Vous pensiez que l'industrie automobile en avait fini avec le dieselgate ? Eh bien non, car un nouveau rapport rendu public par l'association Deutsche Umwelthilfe (DUH) accuse Mercedes-Benz d'utiliser jusqu'à huit dispositifs frauduleux afin de réduire considérablement les émissions d'oxyde azote (NOx) sur un moteur diesel classé Euro 6.
C'est l'expert Felix Domke mandaté par le cabinet d'avocats Milberg qui est à l'origine de ce rapport. Selon lui, le constructeur à l'étoile a commercialisé des véhicules qui ne respectent pas la réglementation en matière de pollution en dépassant amplement les seuils autorisés.
Une Mercedes-Benz E 350 BlueTEC 4Matic Break commercialisée en 2016 (moteur OM642) a été testée, et les valeurs relevées en condition réelle ne correspondent absolument pas à ceux obtenus en laboratoire. Et pour cause, le constructeur allemand aurait installé six logiciels régulant le catalyseur et deux autres pour la vanne EGR.
Le catalyseur a pour rôle de réduire les émissions de NOx en les transformant en azote et en eau grâce à l'AdBlue. Grâce aux logiciels présents dans ses véhicules, Mercedes réduirait la quantité d'AdBlue injectée et augmenterait significativement leur taux d'émission (jusqu'à 500 %).
"Les dispositifs trouvés sont activés dans des situations de conduite courantes. Même en conduite normale, au moins un dispositif d'arrêt empêche presque toujours activement la réduction des émissions - même si cela n'est pas nécessaire physiquement ou pour la protection du moteur".
Il poursuit : "Cela réduit considérablement la quantité d'AdBlue injectée, nécessaire de toute urgence pour neutraliser les oxydes d'azote dans le catalyseur. En conséquence, le matériel de traitement des gaz d'échappement ne fournit souvent qu'une fraction de ce qui possible, et le véhicule émet des quantités inutilement importantes d'oxydes d'azote", explique Felix Domke.

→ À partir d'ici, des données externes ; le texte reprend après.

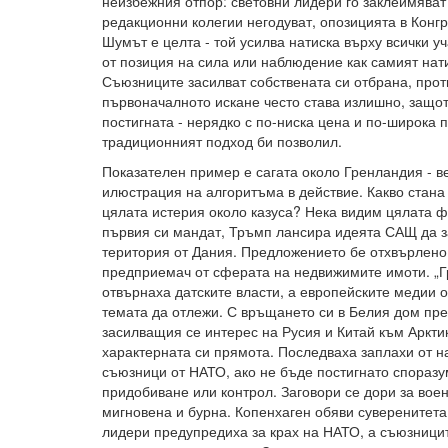
неизбежния отпор: световни лидери го заклеймяват
редакционни колегии негодуват, опозицията в Конг
Шумът е целта - той усилва натиска върху всички у
от позиция на сила или наблюдение как самият нати
Съюзниците засилват собствената си отбрана, прот
първоначалното искане често става излишно, защот
постигната - нерядко с по-ниска цена и по-широка 
традиционният подход би позволил.
Показателен пример е сагата около Гренландия - в
илюстрация на алгоритъма в действие. Какво стана
цялата истерия около казуса? Нека видим цялата фа
първия си мандат, Тръмп лансира идеята САЩ да з
територия от Дания. Предложението бе отхвърлено
предприемач от сферата на недвижимите имоти. „Г
отвърнаха датските власти, а европейските медии 
темата да отлежи. С връщането си в Белия дом през
засилващия се интерес на Русия и Китай към Арктик
характерната си прямота. Последваха заплахи от н
съюзници от НАТО, ако не бъде постигнато спораз
придобиване или контрол. Заговори се дори за вое
мигновена и бурна. Копенхаген обяви суверенитета
лидери предупредиха за крах на НАТО, а съюзници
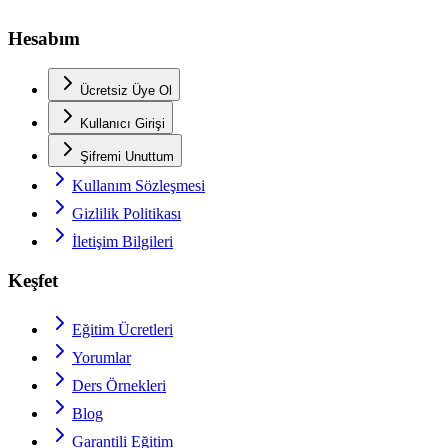
Hesabım
Ücretsiz Üye Ol
Kullanıcı Girişi
Şifremi Unuttum
Kullanım Sözleşmesi
Gizlilik Politikası
İletişim Bilgileri
Keşfet
Eğitim Ücretleri
Yorumlar
Ders Örnekleri
Blog
Garantili Eğitim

Deux de ces dispositifs dépendraient de l'âge du véhicule. Le premier serait actif après quelques milliers de kilomètres, tandis que le second entrerait en jeu alors que le véhicule a atteint 20 % de sa durée de vie. Un troisième logiciel serait actif lorsque le conducteur sélectionne le mode Sport.
D'après ce rapport d'expert, il est urgent de rappeler les véhicules concernés, mais la Federal Motor Transport Authority (KBA) n'est pas de cet avis. Elle a déclaré qu'elle était au courant de ces dispositifs de neutralisation et qu'ils ne sont pas considérés comme illégaux, rapporte le journal allemand Automobilwoche.
De son côté, Mercedes-Benz estime que ses logiciels sont légaux, et qu'ils sont nécessaires à la fiabilité et à la longévité de ses moteurs. "À notre avis, ceux-ci ne doivent pas être évalués comme des dispositifs de neutralisation illégaux dans l'interaction et le contexte global du système de contrôle des émissions très complexe", a déclaré un porte-parole de Mercedes à Autocar.